## [What you are asked to do]
Extract every line of text from all of the data below, reproducing each one verbatim, and leave the pictures out of your answer.

## [Given entries]
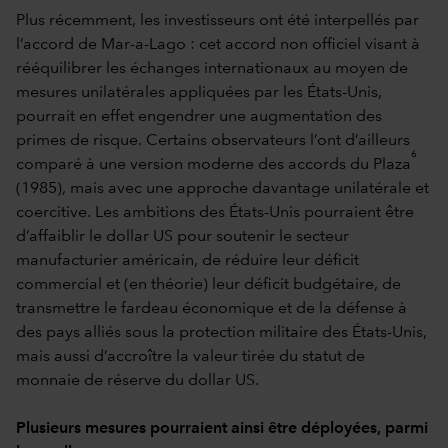
Plus récemment, les investisseurs ont été interpellés par
l’accord de Mar-a-Lago : cet accord non officiel visant à
rééquilibrer les échanges internationaux au moyen de
mesures unilatérales appliquées par les États-Unis,
pourrait en effet engendrer une augmentation des
primes de risque. Certains observateurs l’ont d’ailleurs
6
comparé à une version moderne des accords du Plaza
(1985), mais avec une approche davantage unilatérale et
coercitive. Les ambitions des États-Unis pourraient être
d’affaiblir le dollar US pour soutenir le secteur
manufacturier américain, de réduire leur déficit
commercial et (en théorie) leur déficit budgétaire, de
transmettre le fardeau économique et de la défense à
des pays alliés sous la protection militaire des États-Unis,
mais aussi d’accroître la valeur tirée du statut de
monnaie de réserve du dollar US.
Plusieurs mesures pourraient ainsi être déployées, parmi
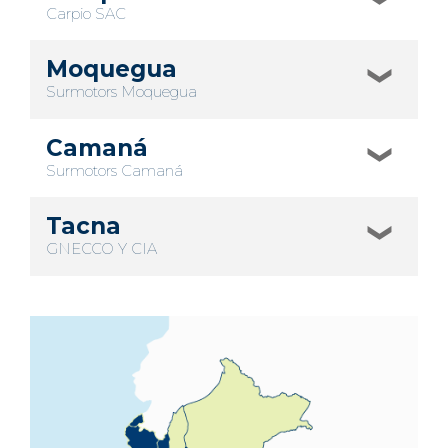
Carpio SAC
Moquegua
Surmotors Moquegua
Camaná
Surmotors Camaná
Tacna
GNECCO Y CIA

## [Response to the exercise]
Plus récemment, les investisseurs ont été interpellés par
l’accord de Mar-a-Lago : cet accord non officiel visant à
rééquilibrer les échanges internationaux au moyen de
mesures unilatérales appliquées par les États-Unis,
pourrait en effet engendrer une augmentation des
primes de risque. Certains observateurs l’ont d’ailleurs
6
comparé à une version moderne des accords du Plaza
(1985), mais avec une approche davantage unilatérale et
coercitive. Les ambitions des États-Unis pourraient être
d’affaiblir le dollar US pour soutenir le secteur
manufacturier américain, de réduire leur déficit
commercial et (en théorie) leur déficit budgétaire, de
transmettre le fardeau économique et de la défense à
des pays alliés sous la protection militaire des États-Unis,
mais aussi d’accroître la valeur tirée du statut de
monnaie de réserve du dollar US.
Plusieurs mesures pourraient ainsi être déployées, parmi
Carpio SAC
Moquegua
Surmotors Moquegua
Camaná
Surmotors Camaná
Tacna
GNECCO Y CIA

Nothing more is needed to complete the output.